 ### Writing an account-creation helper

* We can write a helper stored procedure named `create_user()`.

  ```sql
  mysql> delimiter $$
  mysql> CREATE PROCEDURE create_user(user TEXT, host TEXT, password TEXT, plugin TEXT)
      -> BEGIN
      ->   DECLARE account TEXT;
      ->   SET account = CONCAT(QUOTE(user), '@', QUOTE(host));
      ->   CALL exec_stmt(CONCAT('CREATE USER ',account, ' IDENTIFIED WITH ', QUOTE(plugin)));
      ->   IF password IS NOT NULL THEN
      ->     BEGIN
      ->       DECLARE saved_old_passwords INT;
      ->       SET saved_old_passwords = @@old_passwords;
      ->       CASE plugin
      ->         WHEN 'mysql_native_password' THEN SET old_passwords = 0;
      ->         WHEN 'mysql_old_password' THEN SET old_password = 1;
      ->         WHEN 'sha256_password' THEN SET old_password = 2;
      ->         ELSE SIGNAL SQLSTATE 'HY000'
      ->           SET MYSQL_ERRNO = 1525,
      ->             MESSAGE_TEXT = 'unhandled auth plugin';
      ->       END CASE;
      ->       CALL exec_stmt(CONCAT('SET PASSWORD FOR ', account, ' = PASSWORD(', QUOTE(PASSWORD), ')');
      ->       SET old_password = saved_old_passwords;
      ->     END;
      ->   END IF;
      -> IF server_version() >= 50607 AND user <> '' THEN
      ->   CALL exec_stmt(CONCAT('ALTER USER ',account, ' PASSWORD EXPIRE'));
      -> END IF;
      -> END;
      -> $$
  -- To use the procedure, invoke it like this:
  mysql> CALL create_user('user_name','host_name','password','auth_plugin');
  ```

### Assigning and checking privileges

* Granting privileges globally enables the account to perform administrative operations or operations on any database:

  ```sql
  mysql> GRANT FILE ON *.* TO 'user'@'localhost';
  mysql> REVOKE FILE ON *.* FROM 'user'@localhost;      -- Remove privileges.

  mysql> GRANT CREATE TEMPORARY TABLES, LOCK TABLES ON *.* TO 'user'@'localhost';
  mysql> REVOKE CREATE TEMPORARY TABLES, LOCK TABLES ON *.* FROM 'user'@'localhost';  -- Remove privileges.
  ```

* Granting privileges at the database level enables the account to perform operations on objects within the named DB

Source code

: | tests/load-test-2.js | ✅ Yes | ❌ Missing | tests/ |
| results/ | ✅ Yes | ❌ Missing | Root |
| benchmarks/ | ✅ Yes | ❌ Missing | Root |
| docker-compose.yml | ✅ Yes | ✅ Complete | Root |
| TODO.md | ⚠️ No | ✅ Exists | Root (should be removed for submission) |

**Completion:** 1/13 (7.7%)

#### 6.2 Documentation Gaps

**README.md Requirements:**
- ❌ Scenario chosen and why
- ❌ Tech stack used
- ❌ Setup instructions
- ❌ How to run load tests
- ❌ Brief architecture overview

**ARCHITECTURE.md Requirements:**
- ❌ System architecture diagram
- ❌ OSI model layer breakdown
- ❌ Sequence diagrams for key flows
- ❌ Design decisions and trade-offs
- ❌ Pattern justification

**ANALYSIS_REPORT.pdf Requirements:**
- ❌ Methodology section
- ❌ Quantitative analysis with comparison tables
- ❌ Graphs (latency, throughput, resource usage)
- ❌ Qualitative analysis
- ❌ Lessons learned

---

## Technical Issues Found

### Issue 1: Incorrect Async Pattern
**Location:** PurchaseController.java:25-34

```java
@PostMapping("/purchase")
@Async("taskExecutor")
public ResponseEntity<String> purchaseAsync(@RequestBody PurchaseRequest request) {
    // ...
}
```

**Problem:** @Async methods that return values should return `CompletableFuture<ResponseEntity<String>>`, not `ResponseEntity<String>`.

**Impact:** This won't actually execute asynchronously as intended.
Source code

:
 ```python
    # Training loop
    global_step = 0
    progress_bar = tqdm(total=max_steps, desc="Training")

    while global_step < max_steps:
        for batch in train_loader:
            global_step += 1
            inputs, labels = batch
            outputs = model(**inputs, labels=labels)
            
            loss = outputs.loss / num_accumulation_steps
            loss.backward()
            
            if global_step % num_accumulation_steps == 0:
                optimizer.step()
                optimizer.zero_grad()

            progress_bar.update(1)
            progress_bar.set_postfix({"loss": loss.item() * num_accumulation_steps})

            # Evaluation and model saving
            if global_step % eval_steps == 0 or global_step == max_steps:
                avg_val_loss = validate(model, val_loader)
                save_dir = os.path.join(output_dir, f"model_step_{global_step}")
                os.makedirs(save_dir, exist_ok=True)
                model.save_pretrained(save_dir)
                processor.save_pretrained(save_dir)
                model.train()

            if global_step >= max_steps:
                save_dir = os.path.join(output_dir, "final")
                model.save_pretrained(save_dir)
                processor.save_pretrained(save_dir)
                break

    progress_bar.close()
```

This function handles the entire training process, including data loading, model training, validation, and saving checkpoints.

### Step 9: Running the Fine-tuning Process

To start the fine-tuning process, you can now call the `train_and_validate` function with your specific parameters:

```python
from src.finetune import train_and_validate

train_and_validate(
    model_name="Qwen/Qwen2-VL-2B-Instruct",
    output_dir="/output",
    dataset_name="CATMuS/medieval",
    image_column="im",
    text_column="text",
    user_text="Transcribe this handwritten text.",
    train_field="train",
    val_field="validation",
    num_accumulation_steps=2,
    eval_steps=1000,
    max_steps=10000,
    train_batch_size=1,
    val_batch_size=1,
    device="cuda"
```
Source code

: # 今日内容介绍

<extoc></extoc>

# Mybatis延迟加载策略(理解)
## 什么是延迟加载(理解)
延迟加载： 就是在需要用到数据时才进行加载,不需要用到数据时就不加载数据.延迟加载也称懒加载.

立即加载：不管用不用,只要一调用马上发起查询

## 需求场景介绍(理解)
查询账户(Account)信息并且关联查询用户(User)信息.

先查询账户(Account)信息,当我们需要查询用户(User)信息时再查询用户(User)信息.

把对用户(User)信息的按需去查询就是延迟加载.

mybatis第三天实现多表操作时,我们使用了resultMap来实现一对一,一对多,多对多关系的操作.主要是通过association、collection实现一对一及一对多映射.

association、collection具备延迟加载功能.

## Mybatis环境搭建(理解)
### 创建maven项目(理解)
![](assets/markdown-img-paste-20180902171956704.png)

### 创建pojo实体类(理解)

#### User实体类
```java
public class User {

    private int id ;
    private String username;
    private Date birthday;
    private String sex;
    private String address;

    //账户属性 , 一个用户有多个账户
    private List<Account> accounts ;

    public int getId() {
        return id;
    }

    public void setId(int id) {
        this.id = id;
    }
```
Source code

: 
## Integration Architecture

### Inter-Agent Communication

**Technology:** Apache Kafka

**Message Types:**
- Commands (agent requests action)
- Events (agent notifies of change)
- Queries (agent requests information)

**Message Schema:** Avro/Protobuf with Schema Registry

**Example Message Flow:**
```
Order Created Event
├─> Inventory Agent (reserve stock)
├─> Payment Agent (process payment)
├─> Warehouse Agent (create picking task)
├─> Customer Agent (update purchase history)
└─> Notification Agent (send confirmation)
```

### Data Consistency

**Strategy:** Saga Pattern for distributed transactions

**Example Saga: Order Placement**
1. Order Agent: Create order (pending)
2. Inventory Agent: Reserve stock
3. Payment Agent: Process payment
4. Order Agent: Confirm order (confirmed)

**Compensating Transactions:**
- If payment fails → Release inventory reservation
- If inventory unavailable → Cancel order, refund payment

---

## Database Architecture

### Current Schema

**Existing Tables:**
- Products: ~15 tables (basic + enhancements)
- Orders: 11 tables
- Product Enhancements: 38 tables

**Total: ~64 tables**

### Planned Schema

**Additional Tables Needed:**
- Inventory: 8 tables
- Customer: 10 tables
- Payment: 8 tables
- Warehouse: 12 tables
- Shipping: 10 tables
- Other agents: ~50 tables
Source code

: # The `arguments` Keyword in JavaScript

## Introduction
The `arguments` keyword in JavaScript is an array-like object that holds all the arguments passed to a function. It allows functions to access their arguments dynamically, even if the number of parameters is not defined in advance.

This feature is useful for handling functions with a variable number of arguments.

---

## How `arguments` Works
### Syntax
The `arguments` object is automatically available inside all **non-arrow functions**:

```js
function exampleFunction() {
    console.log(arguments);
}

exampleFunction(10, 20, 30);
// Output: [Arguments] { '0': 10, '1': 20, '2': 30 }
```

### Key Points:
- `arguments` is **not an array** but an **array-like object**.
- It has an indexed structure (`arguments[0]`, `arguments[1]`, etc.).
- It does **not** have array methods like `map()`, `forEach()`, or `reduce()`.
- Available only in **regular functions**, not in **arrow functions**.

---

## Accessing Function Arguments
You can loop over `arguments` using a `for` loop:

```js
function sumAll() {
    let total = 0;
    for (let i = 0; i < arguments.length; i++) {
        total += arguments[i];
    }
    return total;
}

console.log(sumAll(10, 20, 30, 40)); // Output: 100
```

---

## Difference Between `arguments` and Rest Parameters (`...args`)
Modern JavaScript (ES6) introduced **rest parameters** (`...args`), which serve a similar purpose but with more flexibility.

————

Your answer should be an exact copy of the lines from the one with "## Difference Between" through the end of the material, with no other lines.

» REPLY TO THE TASK
## Difference Between `arguments` and Rest Parameters (`...args`)
Modern JavaScript (ES6) introduced **rest parameters** (`...args`), which serve a similar purpose but with more flexibility.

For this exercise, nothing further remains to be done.